He remembers going home afterwards: "I'm lying there, looking at the ceiling, realizing there's a robot on another planet doing what I told it to. And that notion of, 'I'm getting to do this. I'm not dreaming about this anymore. It's real for me now.'
"I reach out across 100 million miles of emptiness and move something on the surface of another planet. That feeling has never left me."
The opportunity to drive
You might think a rover driver would control the vehicle using a joystick and virtual reality interface, much like a video game. That's not how it works. The reason for that: Signals take at least four minutes to travel from Earth to Mars (it could take up to 20 minutes, depending on where the planets are in their orbits), and then the same amount of time for confirmation data to come back.
So rover drivers don't tell the vehicle to move forward and then wait several minutes for confirmation that it happened before sending the next command. Instead, drivers spend their days writing directions for what the rover will do the next day, sometimes even a few days if it's a holiday weekend.
Maxwell and colleagues spend the Martian night generating a single batch of commands, which they send to the rover after the vehicle sees sunrise. Drivers work in overlapping 8- to 10-hour shifts preparing the rover for the day ahead. "It's as if we're e-mailing the rover its to-do list for the entire day," Maxwell explains. And at the end of its day, the rover sends information back saying what it did. During the Martian night, the rover goes to sleep.
That might sound risky, letting a vehicle roam around on a planet for several hours without someone guiding its every move in real time. But safety checks are built in. Curiosity will know how far its wheels are moving up and down, so it will stop if it heads into something deeper or higher than the drivers had planned. In that sense, the rover is more like a boat than a plane -- stopping is a fine course of action if additional direction is needed, Maxwell explains.
Curiosity can travel up to about 2.5 meters (8.2 feet) per minute, says rover driver John Wright, but in practice it will go a lot slower because the science team will want it to stop and examine its surroundings. A rover may stop and take photos, or -- as will be the case with Curiosity -- the scientists will want it to stop to perform chemical analyses.
Photos the rover takes of its surroundings help the drivers determine where to send it next. The drivers use a 3-D simulation created from the photos to visualize what the rover is seeing. The virtual model of Mars lets drivers work out which commands to transmit each day. Video games have helped several rover drivers hone their skills, including Maxwell, since driving on Mars requires planning and multidimensional thinking.
Any game that shows a large open world, such as "World of Warcraft," can hone these skills, says Cooper, the first rover driver and the only person to have driven all three rovers NASA has landed on Mars.
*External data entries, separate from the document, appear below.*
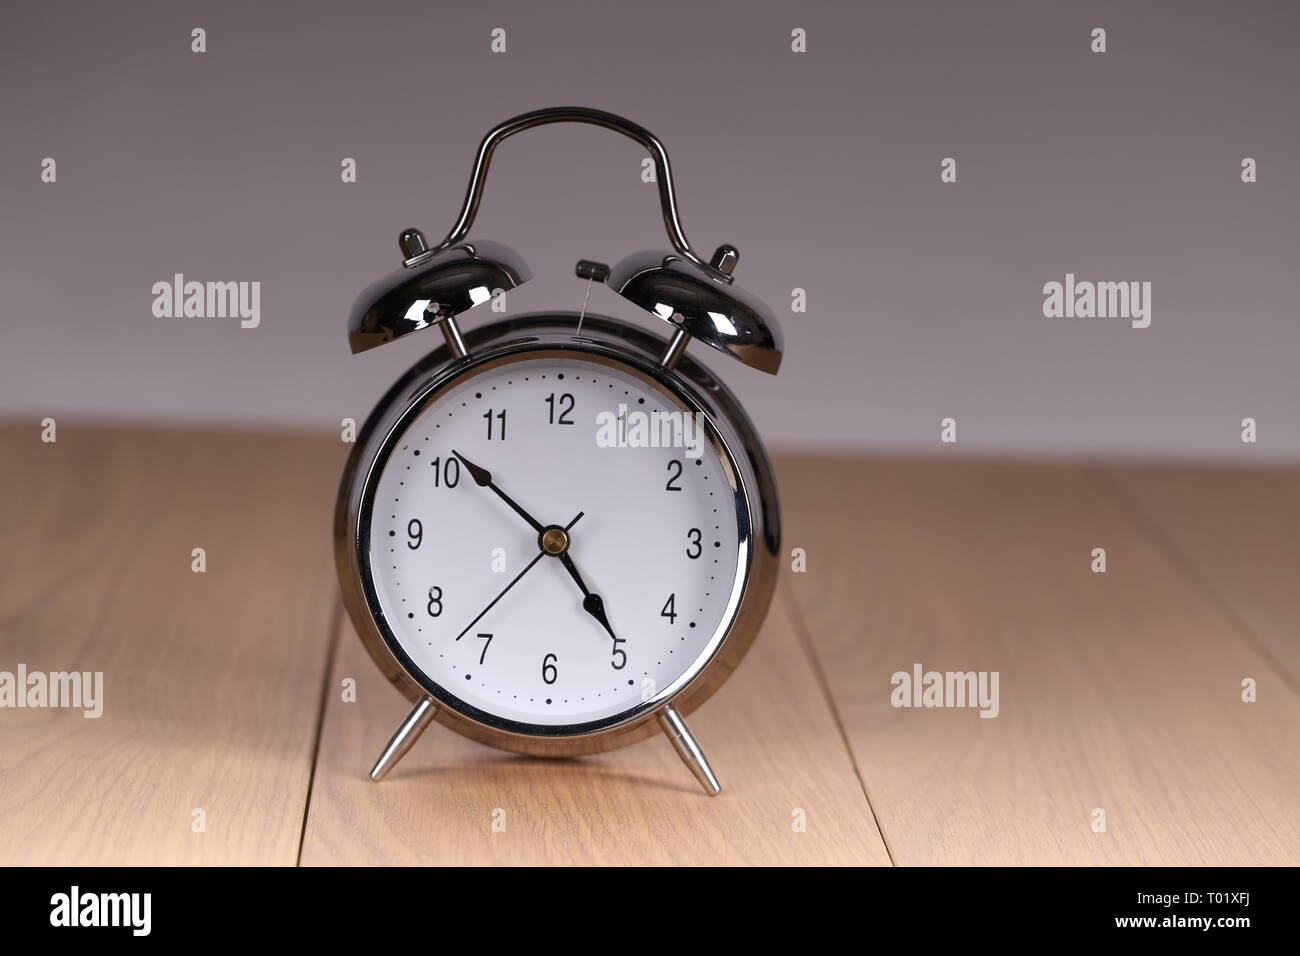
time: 4:51
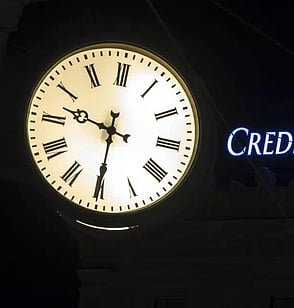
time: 9:30
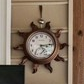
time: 4:13
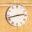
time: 2:42
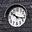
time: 10:17
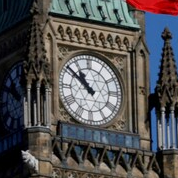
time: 10:51
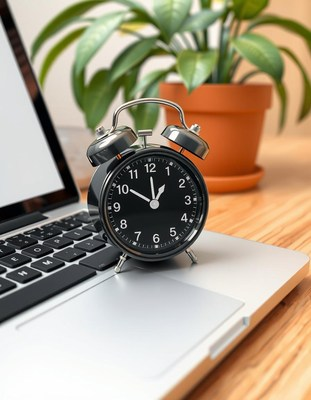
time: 11:50
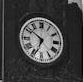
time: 6:51
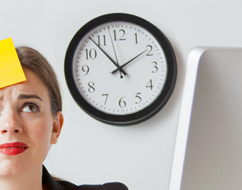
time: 1:53
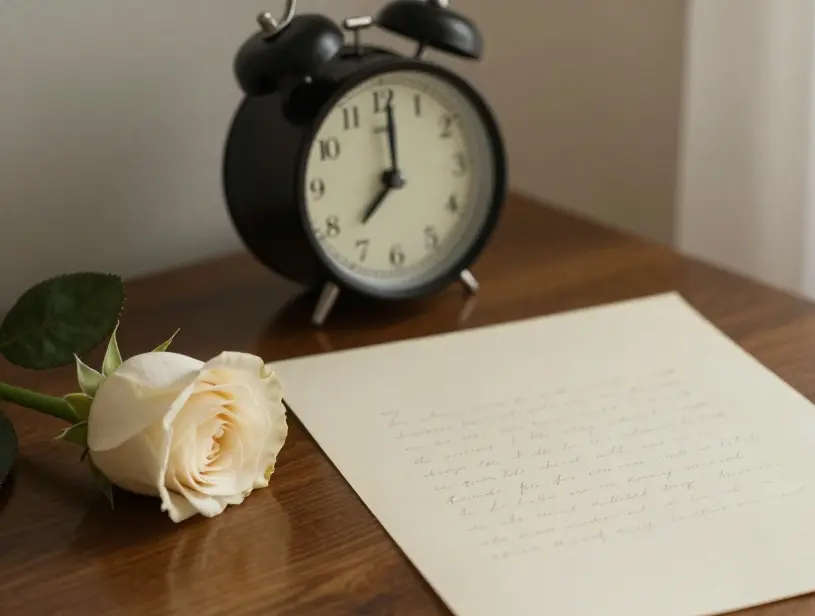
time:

"You're essentially driving a robot with a keyboard 100 million miles away," says Maxwell. "You can't always believe what the simulator tells you. If anything does go wrong, there's no one there to hit the panic switch."
Besides being manually controlled, the rover also has the capability to drive by itself, detecting hazards through cameras and driving around them. This autonomous mode takes more time, however, so it's employed less often.
Curiosity landed in Gale Crater, where it may find evidence the area once was a lake. It will take at least a year to drive Curiosity to its ultimate destination, Mount Sharp, where the rover will examine layers of sediment for organic molecules, which would be signs -- but still not proof -- that life may have existed on the planet.
Maxwell will see some of the images Curiosity takes before anyone else does, but he loves that the public will get to view them soon after on NASA's website. "I get to take everybody in the world along in the backseat," he said.
Beyond rover driving, Maxwell genuinely loves the science of Mars. The rover science team has its own busy agenda, but during the mission involving Spirit and Opportunity, Maxwell would point out rocks that might be interesting to examine further, or suggest photographing the sunset on a given day. Sometimes the science team would take him up on his ideas.
"He's always looking to try to get as much out of the vehicles as possible," says Squyers, lead scientist of the Mars Exploration Rover mission, which involved Spirit and Opportunity. "Scott is, within the bounds of safety, one of the most enthusiastic rover drivers there is."
The spirit of his first car
There's a special love that Maxwell has for Spirit, the first rover he ever drove. Spirit was only supposed to last about 90 days, but the rover kept operating for more than five years.
When Spirit got stuck in May 2009, Maxwell felt like he was in an Indiana Jones movie, trying to rescue the vehicle. The rover's wheels broke through a crust and the vehicle fell into a sandy trap called Troy, like a car driving into a pool of flour. Even before the accident, one of its six wheels had quit working.
Maxwell and his colleagues were almost able to pull Spirit out, but not quite. They had figured out a technique, but with the Martian winter coming, the solar panels were tilted away from the sun. Plus a second wheel malfunctioned during escape tactics. Over the winter, something broke -- Maxwell says humanity may never know what.